On the diplomatic front, that al Assad has ostensibly accepted a UN-brokered peace proposal should not – if one can judge by history – be any cause for celebration. It should also be self-evident that a proposal in which al Assad remains in power is unfathomable to those who are uncompromisingly devoted to his downfall and are dying in the process of achieving it. One Middle East expert, speaking anonymously, who has studied the uprising since its outset, including clandestinely within Syria, stated bluntly: “You can’t negotiate with murderers and liars.”
Also speaking on condition of anonymity, another long-time Syria watcher contends: “From Colin Powell to John Kerry, through French diplomats and now to Kofi Annan, there is a legacy of Western diplomats returning from Damascus empty-handed. The Syrian regime has no history of delivering on its promises. The regime instead has a policy of using negotiations as a diversion while it continues to implement the policies it wants.”

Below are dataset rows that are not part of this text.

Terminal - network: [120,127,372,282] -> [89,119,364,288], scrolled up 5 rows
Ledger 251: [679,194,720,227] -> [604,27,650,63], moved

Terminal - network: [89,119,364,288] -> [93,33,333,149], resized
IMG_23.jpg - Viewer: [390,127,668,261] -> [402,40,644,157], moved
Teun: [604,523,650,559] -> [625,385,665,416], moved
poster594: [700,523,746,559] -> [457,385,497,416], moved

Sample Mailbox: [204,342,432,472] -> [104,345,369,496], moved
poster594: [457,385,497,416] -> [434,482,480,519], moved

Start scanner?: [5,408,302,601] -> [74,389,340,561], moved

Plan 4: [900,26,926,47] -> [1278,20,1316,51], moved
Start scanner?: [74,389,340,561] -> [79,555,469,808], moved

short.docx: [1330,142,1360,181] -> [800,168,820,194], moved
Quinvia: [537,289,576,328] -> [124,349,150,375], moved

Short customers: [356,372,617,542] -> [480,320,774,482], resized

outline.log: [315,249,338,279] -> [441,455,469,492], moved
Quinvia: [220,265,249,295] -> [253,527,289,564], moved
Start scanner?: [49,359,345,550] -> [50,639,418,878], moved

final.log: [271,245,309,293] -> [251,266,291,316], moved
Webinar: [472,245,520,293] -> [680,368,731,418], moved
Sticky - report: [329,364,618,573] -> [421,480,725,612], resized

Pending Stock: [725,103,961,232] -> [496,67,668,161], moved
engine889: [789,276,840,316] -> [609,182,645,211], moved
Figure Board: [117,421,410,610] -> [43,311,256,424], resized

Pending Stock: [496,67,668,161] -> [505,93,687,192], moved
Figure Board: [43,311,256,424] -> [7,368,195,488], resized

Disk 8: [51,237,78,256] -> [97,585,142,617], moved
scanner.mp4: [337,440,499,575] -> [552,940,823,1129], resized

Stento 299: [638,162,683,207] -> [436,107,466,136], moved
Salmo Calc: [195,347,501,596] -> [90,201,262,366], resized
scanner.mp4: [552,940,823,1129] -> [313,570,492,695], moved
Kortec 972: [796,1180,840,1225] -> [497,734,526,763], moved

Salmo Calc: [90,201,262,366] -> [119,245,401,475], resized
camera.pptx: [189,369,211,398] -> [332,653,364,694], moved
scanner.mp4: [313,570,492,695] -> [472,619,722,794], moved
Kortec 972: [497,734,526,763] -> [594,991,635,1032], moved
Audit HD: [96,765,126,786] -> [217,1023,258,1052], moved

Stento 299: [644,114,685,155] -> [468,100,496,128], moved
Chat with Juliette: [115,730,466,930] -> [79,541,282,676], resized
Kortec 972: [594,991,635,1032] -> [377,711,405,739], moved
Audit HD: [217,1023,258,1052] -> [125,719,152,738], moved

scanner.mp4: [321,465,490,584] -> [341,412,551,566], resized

So al Assad, playing the humane, paternal, benevolent leader of the Syrian people, visits Homs after his army has flattened it and offers hollow pledges of cosmetic political reform while the slaughter of his own people continues unabated. On the surface, it would seem that the one thing the UN has truly achieved in Syria is an ongoing series of meaningless press conferences. The Syrian debacle goes on. The human cost of Syria’s freedom will stay high with much more killing and suffering to follow. The ultimate downfall of the dictatorship is almost certain. The true face of the aftermath of revolution is uncertain and the pathway to peace is fraught with multiple dangers. Syria’s future is not yet cast in stone, but the story is still being daily written in blood.